Native On-Chip GDB Remote Protocol Support

November 24th, 2012

A typical software debug solution for an embedded systems might involve a JTAG connection to the board, and then some kind of protocol translation software that handles communication between GDB’s remote serial protocol and the target JTAG port (see OpenOCD, for instance). The FPGA systems I’m working with include JTAG ports, and the vendors also provide JTAG IP cores for interfacing them to your digital logic. On the other hand, these systems also have nice UARTs that are easy to talk to. We have the opportunity to dramatically simplify the debug toolchain by including support for GDB’s remote protocol directly on chip. This would be a hardware implementation of the protocol – no software stubs required.

The GDB Target Engine IP core is essentially a state machine that reads GDB packets coming over the UART (a microusb connection to my laptop). It has direct access to MoxieLite core through some additional wires for extracting register values. It also acts as a bus master to read/write directly to/from memory. The Marin SoC only has one bus master – the moxie core. The nice thing here is that we don’t have to add any new bus arbitration logic for the second master, because only one master will ever be active at a time. We’re either running in debug mode (active connection to GDB over the UART), in which case the GDB Target Engine is the bus master, or we’re running in regular mode, where the moxie core is in control.

The GDB remote protocol includes many commands these days, but only a small number are required to be supported by the target: read/write registers, read/write memory, step and continue.

Current status is that I can connect GDB directly to the SoC using “target remote /dev/ttyUSB0″, at which point GDB negotiates with the target to determine what features are supported. I can hit Ctrl-C in GDB to tell the SoC to enter debug mode. The Target Engine core then talks to MoxieLite to extract register values, converts them to ASCII text and sends them back to the debugger over the wire. This includes the PC, so GDB knows where to go. Given that this is working, I’m not too worried about the rest of it – but only time will tell…

Tags: gdb, JTAG, marin, SoC
Posted in moxie | No Comments »
○ ○ ○ ○
• **Stated task A**: Which tags are attached to the post on on-chip GDB support?
• **Stated task B**: From the post on on-chip GDB support, reproduce the passage that begins at the words "Native On-Chip GDB" and stops after "software stubs required.".

• **Data section**:
○ ○ ○ ○
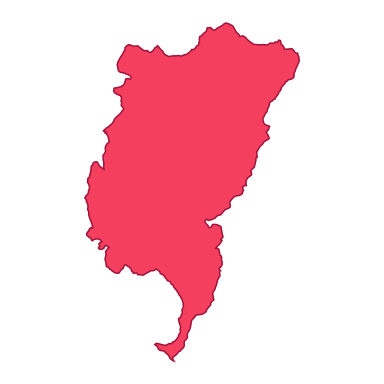 the district of Rastolita, Mures, Romania
{"feature_id": "2599482B10826612307233", "entity_name": "Rastolita", "entity_type": "district", "adm_level": 2, "iso_a3": "ROU", "parent_name": "Romania", "parent_adm1": "Mures", "projection": "mercator", "projection_center": [25.011, 47.006], "detail": "fine", "context": "isolated", "style": "filled", "palette": "rose", "viewbox_px": 384, "rotation_deg": 0, "n_neighbors": 0, "source": "geoboundaries", "source_scale": "gbopen_adm2", "svg_char_len": 5932}
<svg xmlns="http://www.w3.org/2000/svg" viewBox="0 0 384 384"><path d="M173.9,361.0L172.9,359.5L172.8,358.0L173.2,357.2L177.0,354.0L178.5,351.9L180.3,351.0L181.2,349.7L183.3,347.8L184.2,346.1L184.2,342.0L185.0,340.3L186.0,339.7L187.1,338.1L187.5,336.8L187.2,335.5L187.8,332.3L188.6,331.6L189.6,329.9L190.7,326.0L191.5,321.0L192.0,319.9L194.5,317.4L195.2,316.3L195.4,315.3L202.3,314.2L205.5,312.2L206.2,311.6L206.3,310.7L207.4,308.7L210.6,304.9L210.9,302.8L212.2,301.2L213.8,300.0L212.8,294.5L212.9,292.4L214.9,289.4L215.4,287.4L216.6,284.5L217.4,280.8L217.9,279.4L220.0,275.8L219.6,272.2L219.9,271.1L220.6,270.8L219.0,268.6L221.1,266.7L222.2,264.5L222.1,261.6L221.2,259.1L221.7,257.8L221.4,256.5L220.8,255.6L219.8,254.8L219.3,250.8L218.8,249.2L217.7,248.4L215.8,248.2L217.5,245.9L218.8,245.1L220.9,242.4L221.9,240.6L221.0,240.1L220.8,239.6L222.9,237.2L223.0,236.6L222.1,233.6L221.9,231.7L221.2,228.9L221.2,227.3L220.5,226.2L217.6,224.9L214.7,224.3L212.6,224.6L212.0,225.3L210.9,227.4L209.6,227.6L208.3,226.9L208.1,225.6L205.4,222.9L205.1,221.5L205.3,220.3L206.6,219.1L208.2,220.4L211.3,219.8L214.9,218.2L217.4,215.7L220.7,214.8L225.1,209.7L228.7,208.2L230.1,207.2L230.3,206.3L230.1,204.0L229.7,202.0L233.3,197.3L236.7,195.7L238.9,195.6L240.9,194.7L242.4,193.5L242.6,191.7L243.0,191.0L243.6,190.6L242.3,187.0L243.5,186.6L244.5,185.5L246.4,185.6L246.0,183.2L246.2,180.4L247.8,177.8L251.3,175.2L251.6,173.9L251.0,171.1L251.2,170.1L254.3,167.2L255.9,160.4L255.9,158.3L257.3,157.2L256.9,155.4L256.8,152.2L258.1,149.6L260.2,146.2L262.4,144.4L263.4,142.6L264.9,141.2L268.4,139.3L269.2,138.3L268.7,136.5L266.3,132.2L268.3,129.9L269.6,126.3L268.1,125.6L266.3,125.2L264.4,124.0L263.8,123.0L263.0,120.4L263.0,118.0L264.0,116.6L264.9,114.4L266.1,112.7L267.0,111.9L267.2,110.2L267.6,108.9L268.8,106.6L269.2,105.2L269.1,104.4L269.5,104.2L269.7,102.7L271.0,101.4L272.0,101.2L273.0,99.9L275.3,98.8L275.3,97.9L277.9,94.7L278.8,92.5L280.9,89.9L281.3,87.6L285.4,82.8L285.6,81.7L286.8,81.4L288.3,79.8L290.7,79.3L292.9,78.3L293.7,77.3L294.1,75.9L294.1,73.3L295.4,70.6L295.7,69.0L297.9,64.4L299.2,61.1L298.9,57.2L297.6,54.0L297.2,53.6L297.5,53.2L296.1,53.1L294.9,52.4L293.7,50.3L292.0,48.8L290.7,48.6L289.2,49.0L284.3,49.2L283.8,46.9L280.9,43.6L280.7,41.1L280.2,40.4L278.6,40.2L277.7,42.2L275.4,41.9L273.5,43.4L270.5,43.0L267.8,44.7L266.8,45.0L262.9,44.5L262.1,44.8L257.8,44.7L255.1,44.5L253.2,44.0L249.2,41.2L247.1,39.4L245.8,37.7L244.0,36.4L243.1,35.9L239.6,36.4L238.8,34.2L236.5,32.4L232.9,26.0L229.0,23.9L225.8,23.0L223.8,24.0L222.4,25.5L217.4,28.0L214.8,30.2L212.8,29.7L210.5,27.5L207.2,27.9L206.6,30.5L206.1,31.4L202.8,34.1L201.6,35.8L199.9,36.4L199.2,38.6L199.6,40.2L198.8,42.7L198.9,43.9L198.3,45.3L197.2,45.7L195.9,46.9L195.3,48.3L194.4,49.0L192.8,49.8L192.0,49.3L189.7,52.1L186.1,54.6L183.9,54.9L181.5,56.1L178.3,55.5L176.0,56.0L174.3,55.7L168.6,56.5L164.5,54.3L162.5,50.9L161.4,50.3L158.4,46.4L157.5,45.8L157.3,45.7L156.9,46.6L154.5,48.2L153.7,49.9L153.0,50.6L150.4,52.5L148.3,51.7L147.4,50.5L145.7,50.8L143.4,50.3L137.8,45.9L133.6,46.2L129.6,44.8L128.5,44.7L127.2,45.4L125.0,47.7L124.9,50.2L123.8,51.4L122.9,53.6L120.4,57.3L117.8,62.2L117.2,64.8L118.4,70.7L119.1,71.5L120.2,72.2L125.2,73.4L126.9,74.4L128.4,74.7L130.5,76.2L131.0,76.8L130.9,78.1L130.5,79.0L130.0,79.3L129.1,79.1L128.6,78.4L125.7,79.0L124.5,83.7L123.7,84.3L123.1,85.4L122.1,85.7L120.9,86.9L119.3,87.0L116.4,88.0L114.7,87.8L114.3,88.1L113.8,89.0L113.7,91.4L114.0,92.1L116.5,94.1L120.3,95.6L121.1,96.8L121.5,98.5L121.0,101.2L121.6,101.9L121.6,102.4L121.2,105.4L123.8,108.9L120.1,113.7L115.4,118.0L114.4,119.3L113.5,121.6L111.8,123.8L107.7,127.3L106.4,128.0L103.4,130.8L103.5,131.2L104.7,131.5L105.1,132.9L106.0,132.2L106.3,132.2L106.1,133.5L108.1,136.3L108.7,140.0L109.3,141.9L107.2,143.6L106.0,145.3L105.2,147.8L105.5,150.2L105.2,152.1L104.7,153.2L103.0,155.3L103.2,159.7L103.9,163.4L103.6,166.3L104.0,169.3L99.9,166.5L97.1,161.9L95.6,161.8L93.4,162.6L92.4,165.2L91.4,166.0L91.2,166.5L90.8,171.2L89.3,176.9L89.1,177.4L87.8,178.5L87.8,180.3L87.5,182.1L89.1,185.2L89.4,187.1L89.4,188.7L88.7,190.3L88.2,192.6L88.2,193.6L86.0,195.8L84.8,198.0L86.7,200.2L86.2,200.9L86.6,202.1L87.2,202.9L88.1,206.3L87.6,208.8L87.9,210.2L88.6,211.3L88.8,213.2L88.7,214.8L89.8,218.6L91.8,223.5L92.8,227.7L91.9,227.5L90.4,228.0L88.9,230.0L88.9,231.2L88.1,231.4L86.7,233.4L86.7,235.1L88.8,237.1L90.8,238.2L91.2,238.8L91.2,239.6L92.2,240.8L93.8,239.6L96.6,238.8L99.0,239.2L100.9,240.3L101.3,241.5L101.8,241.9L100.1,242.6L98.9,243.6L99.3,245.4L100.0,246.1L98.5,247.5L98.4,248.1L99.4,249.2L102.2,249.1L103.5,248.6L104.1,248.0L104.3,247.0L105.6,245.2L108.9,247.4L106.1,250.6L105.6,251.9L106.0,254.7L105.0,259.0L105.9,262.7L106.2,265.6L106.4,266.3L107.0,267.0L108.4,267.1L109.8,269.3L111.5,270.0L112.0,270.9L114.9,272.8L117.7,273.3L119.2,272.9L120.8,270.3L123.0,268.5L124.4,265.4L125.9,264.6L127.1,265.9L129.2,267.0L131.3,269.5L131.7,271.3L132.5,272.0L133.3,273.2L134.0,273.4L136.2,272.9L137.4,273.7L137.6,274.6L143.2,275.1L150.0,271.2L151.6,270.6L152.3,270.8L154.1,270.4L155.1,269.9L156.0,268.7L159.8,271.7L160.4,273.8L162.0,274.2L164.9,276.6L165.1,277.6L166.9,279.6L167.4,280.7L169.7,281.4L170.4,281.9L170.5,282.8L171.4,284.2L173.0,285.1L173.8,287.1L176.1,290.0L177.1,290.6L177.0,291.2L177.4,292.2L178.7,293.3L178.7,294.5L180.5,296.3L180.7,297.4L181.9,298.8L181.9,299.3L183.3,303.5L183.1,304.9L183.5,306.5L181.9,310.1L182.2,311.0L182.3,313.0L181.8,314.2L181.3,314.8L181.0,316.3L179.8,318.0L178.8,318.3L178.5,319.8L179.0,321.2L178.9,322.1L179.8,323.2L179.5,323.8L179.6,324.2L179.9,324.6L180.7,326.7L180.0,329.8L180.4,330.6L180.4,332.4L179.6,333.3L178.6,335.1L178.7,335.5L178.3,336.7L176.2,339.7L174.5,341.3L172.7,342.1L171.4,343.6L169.2,343.6L166.2,345.2L164.6,345.3L156.7,343.3L155.8,343.7L154.7,344.7L157.3,346.3L157.9,348.1L159.0,349.8L161.2,350.7L163.3,350.8L165.0,351.7L165.4,352.8L166.7,353.5L168.8,355.8L170.1,358.6L172.6,360.5L173.9,361.0Z" fill="#f43f5e" stroke="#9f1239" stroke-width="1.5"/></svg>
○ ○ ○ ○
• **Written solution A**: gdb, JTAG, marin, SoC

• **Written solution B**:
Native On-Chip GDB Remote Protocol Support

November 24th, 2012

A typical software debug solution for an embedded systems might involve a JTAG connection to the board, and then some kind of protocol translation software that handles communication between GDB’s remote serial protocol and the target JTAG port (see OpenOCD, for instance). The FPGA systems I’m working with include JTAG ports, and the vendors also provide JTAG IP cores for interfacing them to your digital logic. On the other hand, these systems also have nice UARTs that are easy to talk to. We have the opportunity to dramatically simplify the debug toolchain by including support for GDB’s remote protocol directly on chip. This would be a hardware implementation of the protocol – no software stubs required.